(Source material begins)

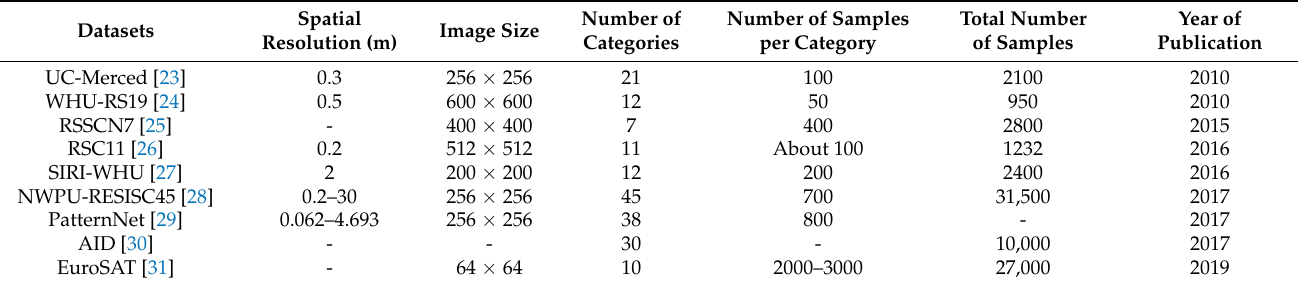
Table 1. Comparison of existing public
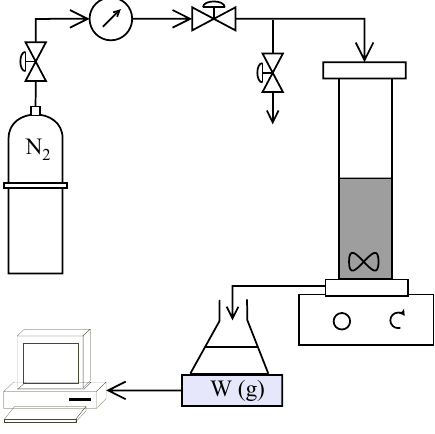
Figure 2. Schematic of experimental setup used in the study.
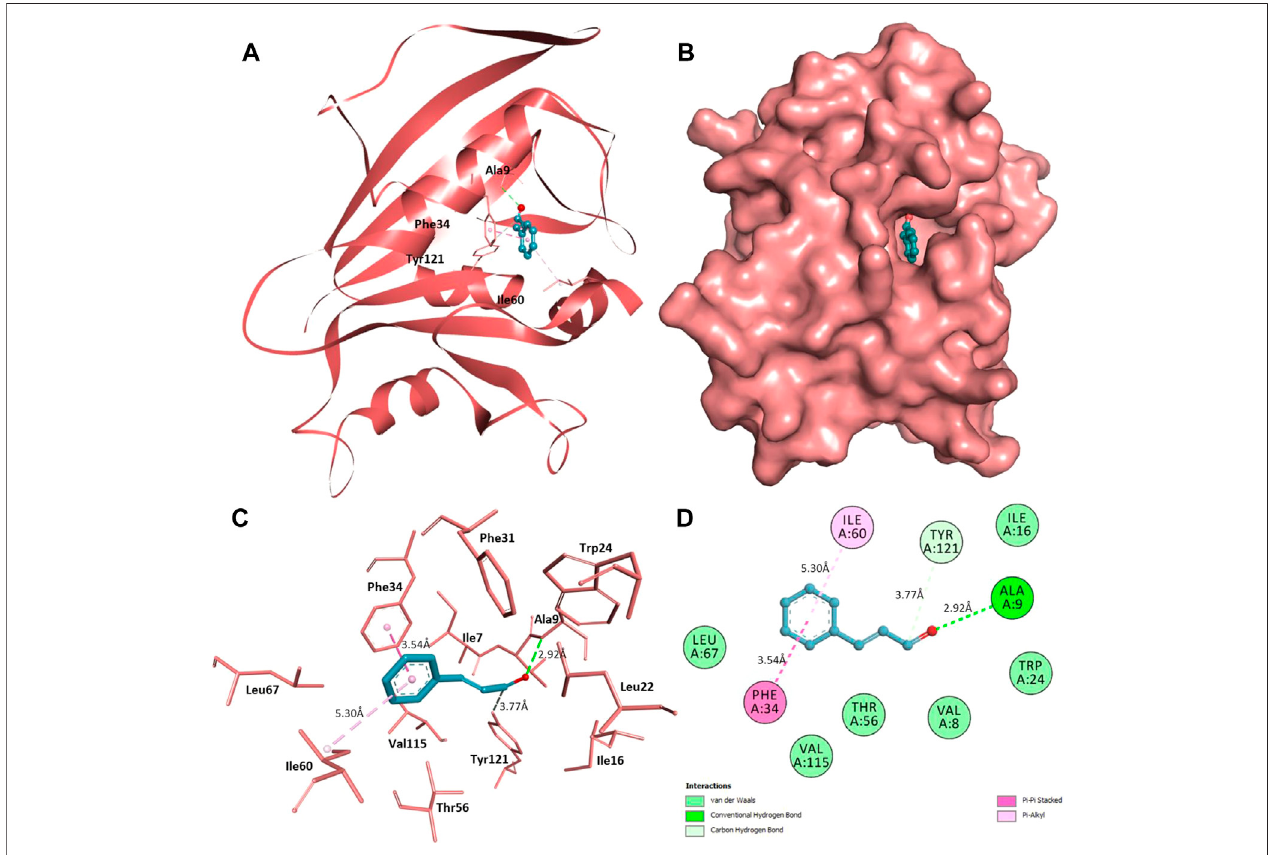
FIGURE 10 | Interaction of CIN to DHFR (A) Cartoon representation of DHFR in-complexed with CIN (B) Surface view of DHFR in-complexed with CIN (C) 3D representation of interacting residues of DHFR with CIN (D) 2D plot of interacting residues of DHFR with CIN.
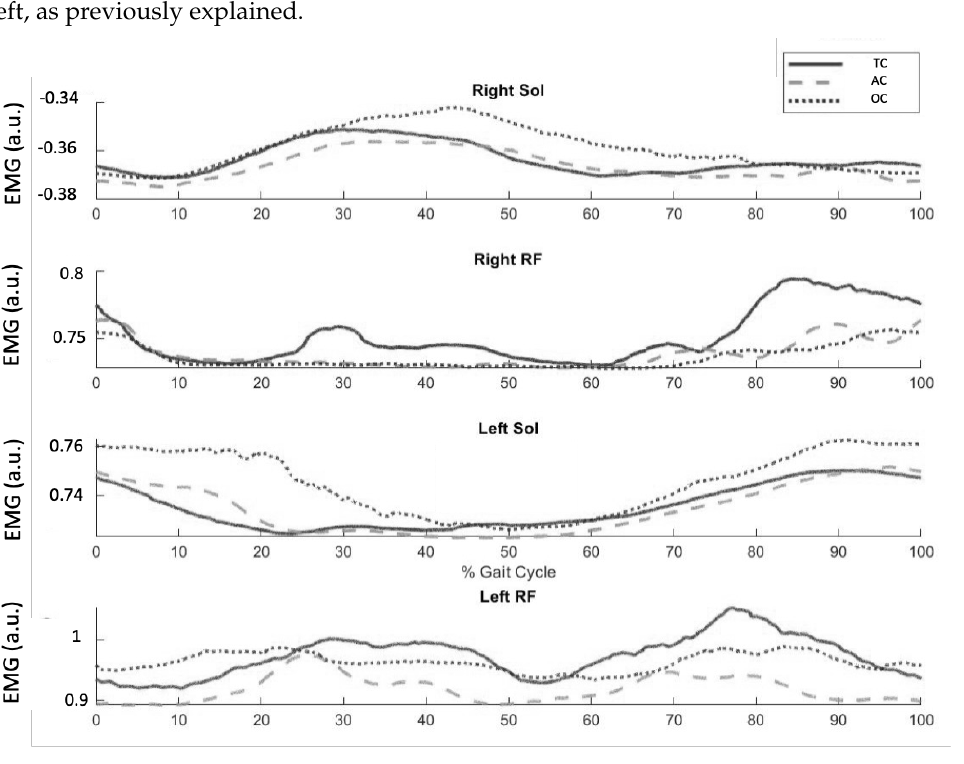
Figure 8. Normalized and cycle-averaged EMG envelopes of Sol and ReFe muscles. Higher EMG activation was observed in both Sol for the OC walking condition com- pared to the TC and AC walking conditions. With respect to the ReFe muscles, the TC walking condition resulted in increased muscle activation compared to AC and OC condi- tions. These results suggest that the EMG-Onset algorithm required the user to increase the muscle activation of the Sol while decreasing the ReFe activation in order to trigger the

(Source material ends)

The task: Lines from the one above containing "Figure 2. Schematic" down to the one containing "FIGURE 10 |" should be transcribed exactly, with both ends kept and no pictures.

Task result:
Figure 2. Schematic of experimental setup used in the study.
FIGURE 10 | Interaction of CIN to DHFR (A) Cartoon representation of DHFR in-complexed with CIN (B) Surface view of DHFR in-complexed with CIN (C) 3D representation of interacting residues of DHFR with CIN (D) 2D plot of interacting residues of DHFR with CIN.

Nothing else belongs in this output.